→ **Work task**
If a line of the listing below contains the string "Right", count it, then give the total by itself.

→ **Excerpted records**

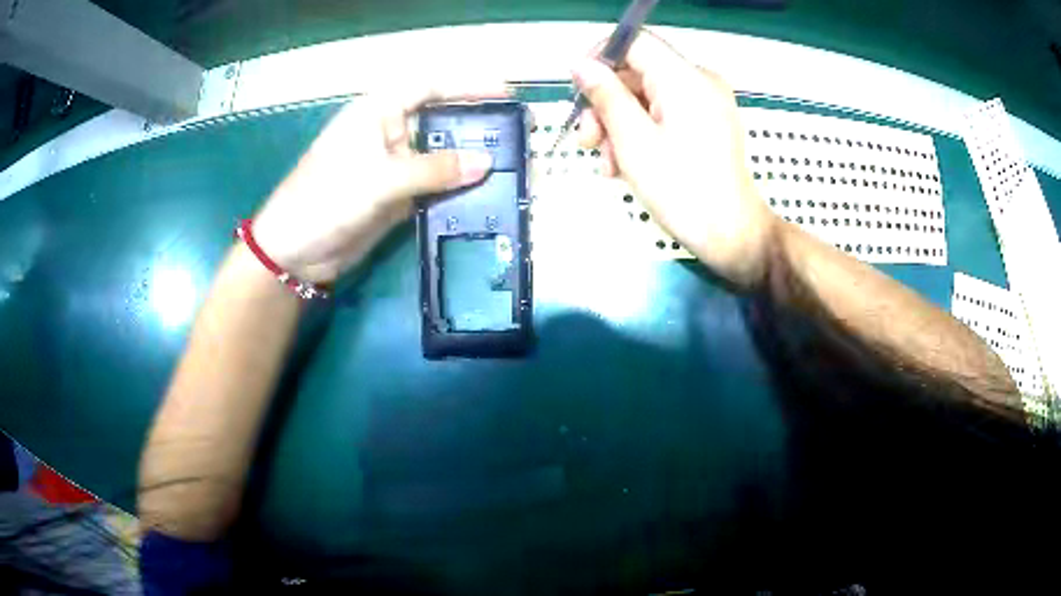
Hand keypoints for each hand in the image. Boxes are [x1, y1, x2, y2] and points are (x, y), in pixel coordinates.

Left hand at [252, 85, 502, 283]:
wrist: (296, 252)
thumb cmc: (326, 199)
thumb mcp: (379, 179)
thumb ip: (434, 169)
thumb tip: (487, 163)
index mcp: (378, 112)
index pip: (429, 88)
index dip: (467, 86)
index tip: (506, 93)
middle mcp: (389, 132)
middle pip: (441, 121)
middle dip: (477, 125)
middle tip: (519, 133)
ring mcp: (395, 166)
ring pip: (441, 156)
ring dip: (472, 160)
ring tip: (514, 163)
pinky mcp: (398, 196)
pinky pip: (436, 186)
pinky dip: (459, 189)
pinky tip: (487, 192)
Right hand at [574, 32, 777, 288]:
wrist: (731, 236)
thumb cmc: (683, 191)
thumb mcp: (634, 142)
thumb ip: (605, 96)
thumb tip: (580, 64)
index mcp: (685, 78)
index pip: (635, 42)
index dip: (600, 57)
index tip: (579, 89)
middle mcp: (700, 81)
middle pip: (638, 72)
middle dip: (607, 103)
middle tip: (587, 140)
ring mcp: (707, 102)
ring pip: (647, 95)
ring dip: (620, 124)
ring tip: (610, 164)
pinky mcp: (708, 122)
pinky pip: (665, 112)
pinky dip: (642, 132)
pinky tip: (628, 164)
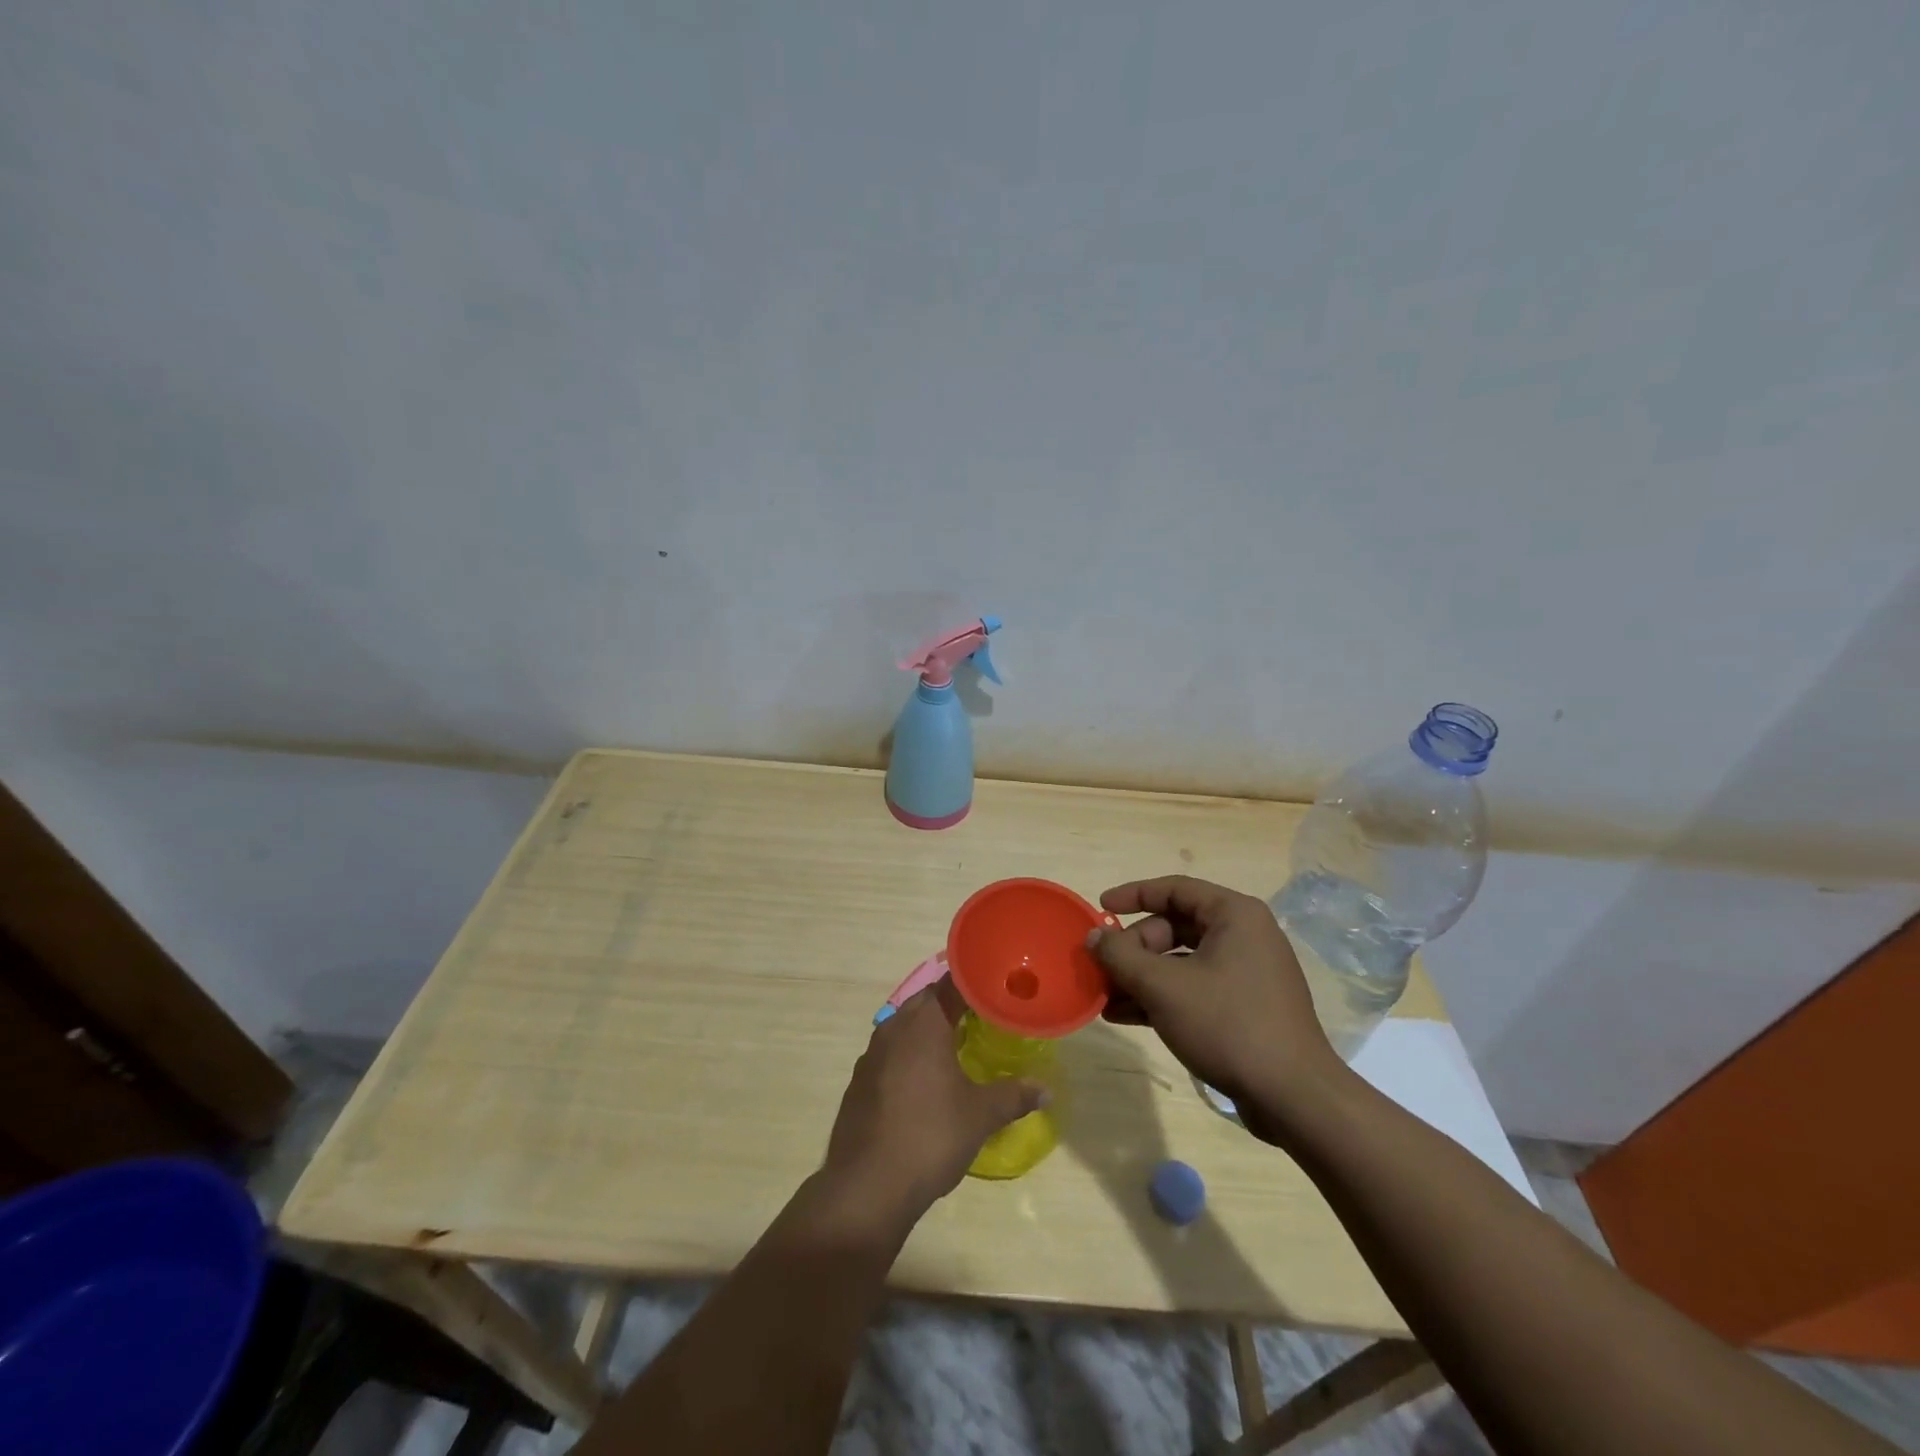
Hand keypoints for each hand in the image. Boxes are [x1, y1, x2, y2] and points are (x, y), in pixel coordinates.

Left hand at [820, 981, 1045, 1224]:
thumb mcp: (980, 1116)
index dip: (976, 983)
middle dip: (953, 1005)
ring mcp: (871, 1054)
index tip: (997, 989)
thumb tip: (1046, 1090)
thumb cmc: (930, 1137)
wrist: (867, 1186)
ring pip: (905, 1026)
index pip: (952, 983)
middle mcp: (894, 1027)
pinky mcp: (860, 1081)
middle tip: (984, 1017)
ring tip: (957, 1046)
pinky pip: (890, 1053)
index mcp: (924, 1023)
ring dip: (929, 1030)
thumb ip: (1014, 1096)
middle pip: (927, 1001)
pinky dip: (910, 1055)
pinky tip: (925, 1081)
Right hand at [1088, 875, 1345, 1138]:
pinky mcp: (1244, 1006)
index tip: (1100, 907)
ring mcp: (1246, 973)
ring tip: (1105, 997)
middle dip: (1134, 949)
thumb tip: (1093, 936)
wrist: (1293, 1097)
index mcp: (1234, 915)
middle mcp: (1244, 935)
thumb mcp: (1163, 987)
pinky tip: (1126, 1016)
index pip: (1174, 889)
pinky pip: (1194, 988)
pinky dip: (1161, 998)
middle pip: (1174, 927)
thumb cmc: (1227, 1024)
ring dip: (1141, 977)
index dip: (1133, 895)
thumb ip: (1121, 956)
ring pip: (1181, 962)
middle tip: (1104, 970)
...
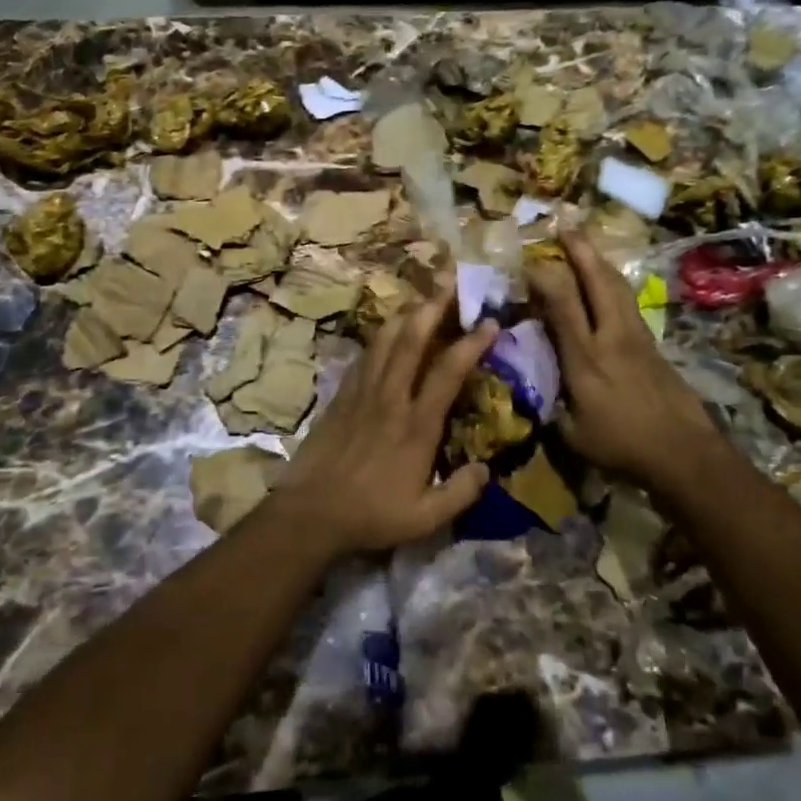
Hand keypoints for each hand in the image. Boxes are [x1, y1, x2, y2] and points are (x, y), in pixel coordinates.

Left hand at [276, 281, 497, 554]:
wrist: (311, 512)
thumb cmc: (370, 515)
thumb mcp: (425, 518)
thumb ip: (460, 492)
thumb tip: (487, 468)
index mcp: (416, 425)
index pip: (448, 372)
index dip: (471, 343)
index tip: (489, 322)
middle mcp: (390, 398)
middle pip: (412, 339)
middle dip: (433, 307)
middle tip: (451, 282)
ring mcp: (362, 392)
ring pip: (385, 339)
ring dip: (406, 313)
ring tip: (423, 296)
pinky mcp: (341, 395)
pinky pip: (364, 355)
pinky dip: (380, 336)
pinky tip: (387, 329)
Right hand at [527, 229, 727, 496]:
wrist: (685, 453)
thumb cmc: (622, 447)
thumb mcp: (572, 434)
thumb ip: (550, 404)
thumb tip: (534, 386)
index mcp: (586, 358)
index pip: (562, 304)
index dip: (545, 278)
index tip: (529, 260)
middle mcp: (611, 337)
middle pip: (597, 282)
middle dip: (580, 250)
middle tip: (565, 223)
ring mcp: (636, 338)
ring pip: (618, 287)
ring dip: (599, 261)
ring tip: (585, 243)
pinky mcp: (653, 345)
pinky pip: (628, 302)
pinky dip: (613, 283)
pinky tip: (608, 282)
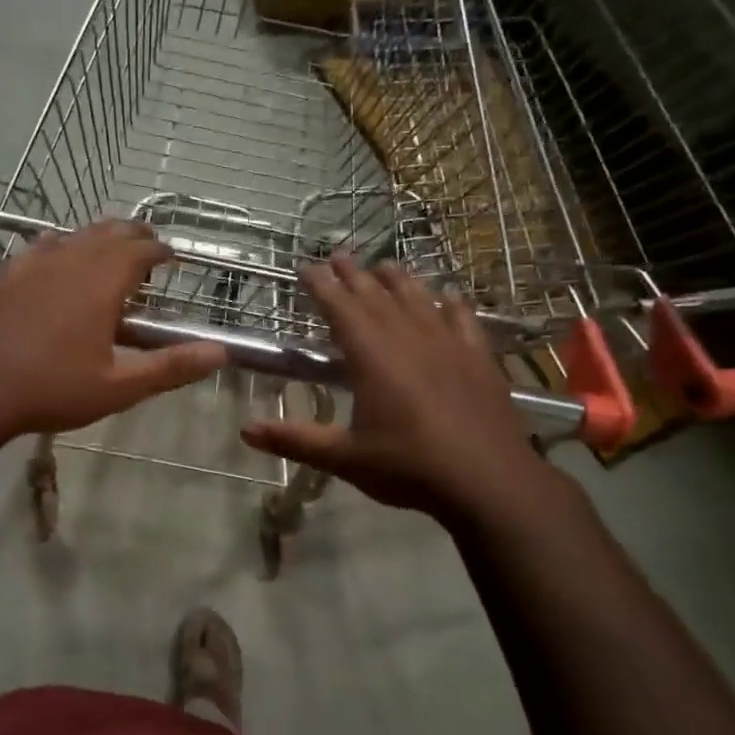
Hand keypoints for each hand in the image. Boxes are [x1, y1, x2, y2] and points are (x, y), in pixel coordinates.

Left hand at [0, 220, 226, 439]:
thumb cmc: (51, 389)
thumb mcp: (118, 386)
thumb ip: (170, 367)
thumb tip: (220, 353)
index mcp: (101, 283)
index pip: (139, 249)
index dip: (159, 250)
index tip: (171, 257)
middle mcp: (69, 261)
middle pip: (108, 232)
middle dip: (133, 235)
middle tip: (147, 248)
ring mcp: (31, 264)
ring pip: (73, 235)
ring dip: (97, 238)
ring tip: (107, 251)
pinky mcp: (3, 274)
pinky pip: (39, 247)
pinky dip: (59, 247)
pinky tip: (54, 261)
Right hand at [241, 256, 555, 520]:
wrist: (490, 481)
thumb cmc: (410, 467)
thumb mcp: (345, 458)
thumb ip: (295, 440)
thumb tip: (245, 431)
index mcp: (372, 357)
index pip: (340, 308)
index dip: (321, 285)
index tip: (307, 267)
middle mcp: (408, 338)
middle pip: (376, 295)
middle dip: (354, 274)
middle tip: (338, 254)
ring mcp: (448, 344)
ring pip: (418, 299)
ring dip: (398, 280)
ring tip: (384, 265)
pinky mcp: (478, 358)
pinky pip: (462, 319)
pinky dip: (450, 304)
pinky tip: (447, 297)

→ **Completed exercise**
4